Pourtant, cette démonstration de puissance et de maîtrise laisse une petite frustration. La folie des débuts, les gros riffs et déferlantes sonores semblent être restées dans les placards, au profit de chansons certes plus maîtrisées, mais plus... prévisibles. Ce qui leur permet également d'être plus efficaces, comme sur l'excellente "The Resistance", avec l'intro au piano du genre à se caler dans un coin de la tête et ne plus jamais en sortir dès la première écoute, et un refrain aussi héroïque que l'exige le titre. Mais les rend également plus sobres, presque trop, comme sur la très organique "Unidsclosed Desires", ou "I Belong To You (mon coeur s'ouvre à toi)", sur laquelle la plus grande surprise réside en des paroles en français. Si si, c'est du français.
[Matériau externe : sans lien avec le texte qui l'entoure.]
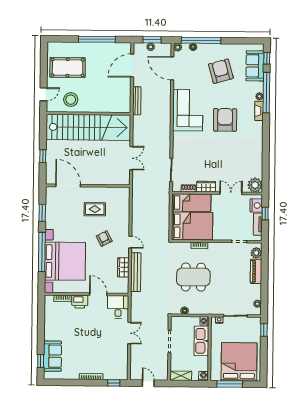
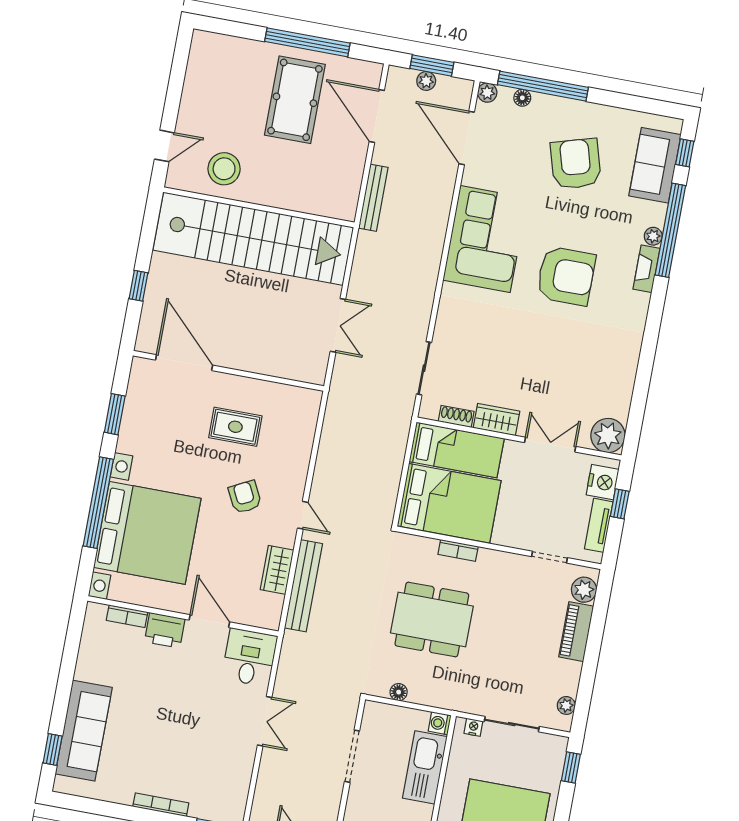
door: (132, 66) -> (377, 116), hinge flipped
pool table: (68, 67) -> (295, 100), moved, turned 90
armchair: (225, 120) -> (566, 276), turned 90
sofa: (53, 356) -> (84, 731), width x1.36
S'accompagner du livret est grandement recommandé pour comprendre ce qui est chanté.
Mais Muse reste Muse, et reste capable de scotcher n'importe quel pékin au casque d'I-Pod vissé sur les oreilles dans le métro, en envoyant la purée comme sur "Unateral Selection". Le morceau débute comme une nouvelle prière, avant de partir sur un riff dévastateur dans la lignée de celui de "Stockholm Syndrome", et même de faire penser à System Of A Down sur les pré-refrains, avec le chant calqué sur le riff de guitare. Plus posée, "United States Of Eurasia" est un autre grand moment, grâce à ses envolées lyriques presque théâtrales, rappelant Queen, et offrant 6 minutes d'un opéra rock digne de ce nom, avec même une digression aux sonorités orientales. La classe.
Pour finir sur une note positive, The Resistance s'achève sur une symphonie à ne pas écouter n'importe comment, baptisée "Exogenesis" et découpée en trois parties. Un choix qui peut paradoxalement faire regretter qu'il n'y ait pas plus de chansons, bien que la durée de vie soit plus qu'honorable. Avec ce cinquième album, nul doute que Muse va faire au moins aussi fort que l'appel du Général de Gaulle, et recruter un paquet de volontaires pour rejoindre la résistance.